§ **What you will do**: Copy every line of the entries that includes the word "description".

§ **Input for this task**:
- - - - - - -
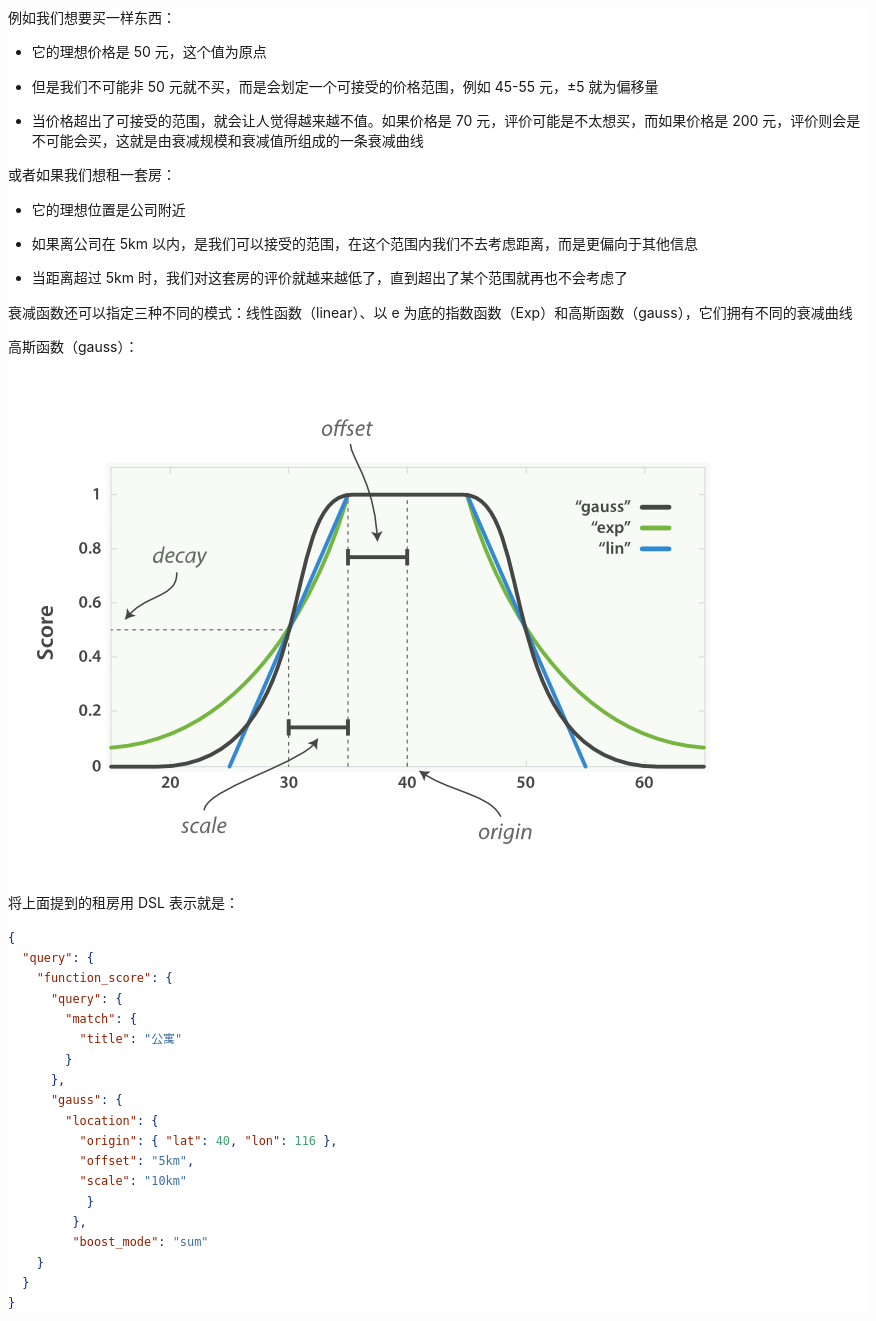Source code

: 例如我们想要买一样东西：

- 它的理想价格是 50 元，这个值为原点

- 但是我们不可能非 50 元就不买，而是会划定一个可接受的价格范围，例如 45-55 元，±5 就为偏移量
- 当价格超出了可接受的范围，就会让人觉得越来越不值。如果价格是 70 元，评价可能是不太想买，而如果价格是 200 元，评价则会是不可能会买，这就是由衰减规模和衰减值所组成的一条衰减曲线

或者如果我们想租一套房：

- 它的理想位置是公司附近

- 如果离公司在 5km 以内，是我们可以接受的范围，在这个范围内我们不去考虑距离，而是更偏向于其他信息
- 当距离超过 5km 时，我们对这套房的评价就越来越低了，直到超出了某个范围就再也不会考虑了



衰减函数还可以指定三种不同的模式：线性函数（linear）、以 e 为底的指数函数（Exp）和高斯函数（gauss），它们拥有不同的衰减曲线

高斯函数（gauss）：

![](images\decay-function.png)

将上面提到的租房用 DSL 表示就是：

```json
{
  "query": {
    "function_score": {
      "query": {
        "match": {
          "title": "公寓"
        }
      },
      "gauss": {
        "location": {
          "origin": { "lat": 40, "lon": 116 },
          "offset": "5km",
          "scale": "10km"
           }
         },
         "boost_mode": "sum"
    }
  }
}
```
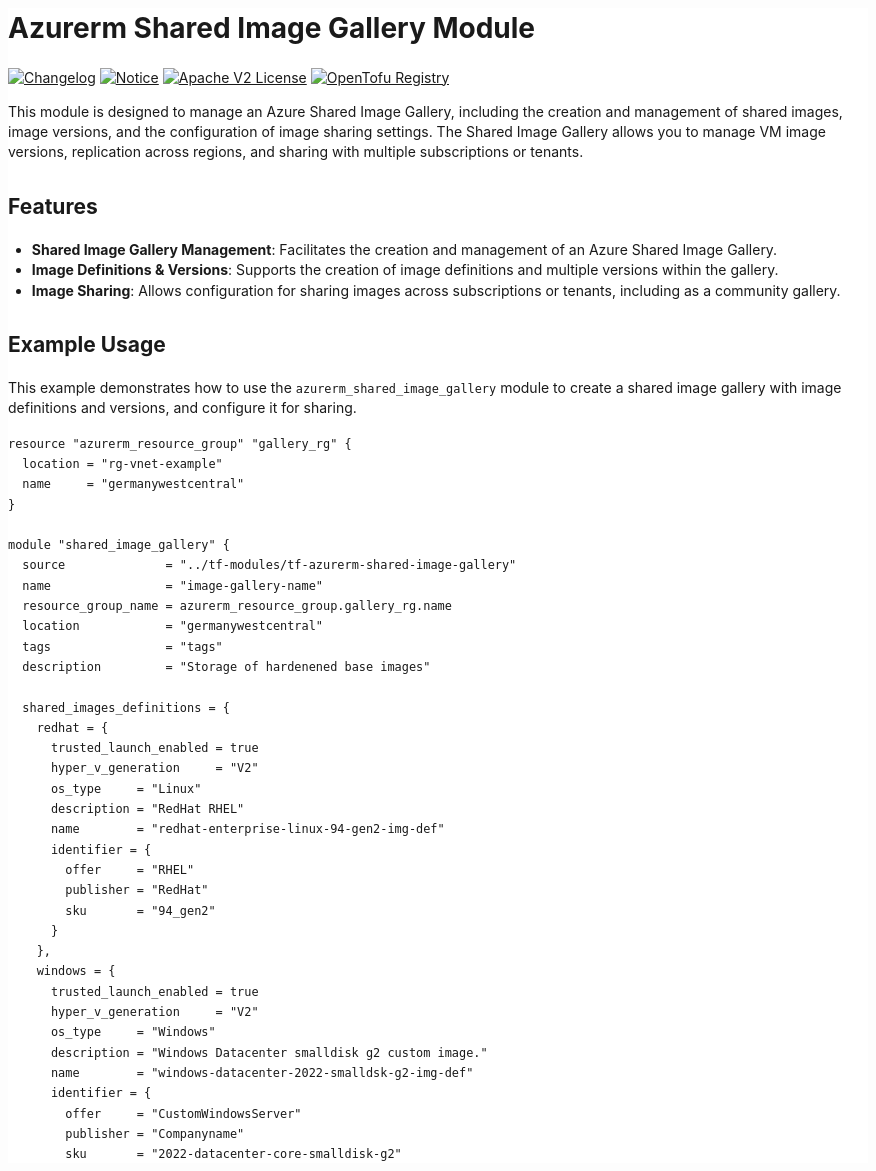 
# Azurerm Shared Image Gallery Module

[![Changelog](https://img.shields.io/badge/changelog-release-green.svg)](CHANGELOG.md) [![Notice](https://img.shields.io/badge/notice-copyright-blue.svg)](NOTICE) [![Apache V2 License](https://img.shields.io/badge/license-Apache%20V2-orange.svg)](LICENSE) [![OpenTofu Registry](https://img.shields.io/badge/opentofu-registry-yellow.svg)](https://search.opentofu.org/module/cloudastro/virtual-network/azurerm/latest)

This module is designed to manage an Azure Shared Image Gallery, including the creation and management of shared images, image versions, and the configuration of image sharing settings. The Shared Image Gallery allows you to manage VM image versions, replication across regions, and sharing with multiple subscriptions or tenants.

## Features
- **Shared Image Gallery Management**: Facilitates the creation and management of an Azure Shared Image Gallery.
- **Image Definitions & Versions**: Supports the creation of image definitions and multiple versions within the gallery.
- **Image Sharing**: Allows configuration for sharing images across subscriptions or tenants, including as a community gallery.

## Example Usage
This example demonstrates how to use the `azurerm_shared_image_gallery` module to create a shared image gallery with image definitions and versions, and configure it for sharing.
```
resource "azurerm_resource_group" "gallery_rg" {
  location = "rg-vnet-example"
  name     = "germanywestcentral"
}

module "shared_image_gallery" {
  source              = "../tf-modules/tf-azurerm-shared-image-gallery"
  name                = "image-gallery-name"
  resource_group_name = azurerm_resource_group.gallery_rg.name
  location            = "germanywestcentral"
  tags                = "tags"
  description         = "Storage of hardenened base images"

  shared_images_definitions = {
    redhat = {
      trusted_launch_enabled = true
      hyper_v_generation     = "V2"
      os_type     = "Linux"
      description = "RedHat RHEL"
      name        = "redhat-enterprise-linux-94-gen2-img-def"
      identifier = {
        offer     = "RHEL"
        publisher = "RedHat"
        sku       = "94_gen2"
      }
    },
    windows = {
      trusted_launch_enabled = true
      hyper_v_generation     = "V2"
      os_type     = "Windows"
      description = "Windows Datacenter smalldisk g2 custom image."
      name        = "windows-datacenter-2022-smalldsk-g2-img-def"
      identifier = {
        offer     = "CustomWindowsServer"
        publisher = "Companyname"
        sku       = "2022-datacenter-core-smalldisk-g2"
```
- - - - - - -
§ **Answer to the problem**:
  description         = "Storage of hardenened base images"
      description = "RedHat RHEL"
      description = "Windows Datacenter smalldisk g2 custom image."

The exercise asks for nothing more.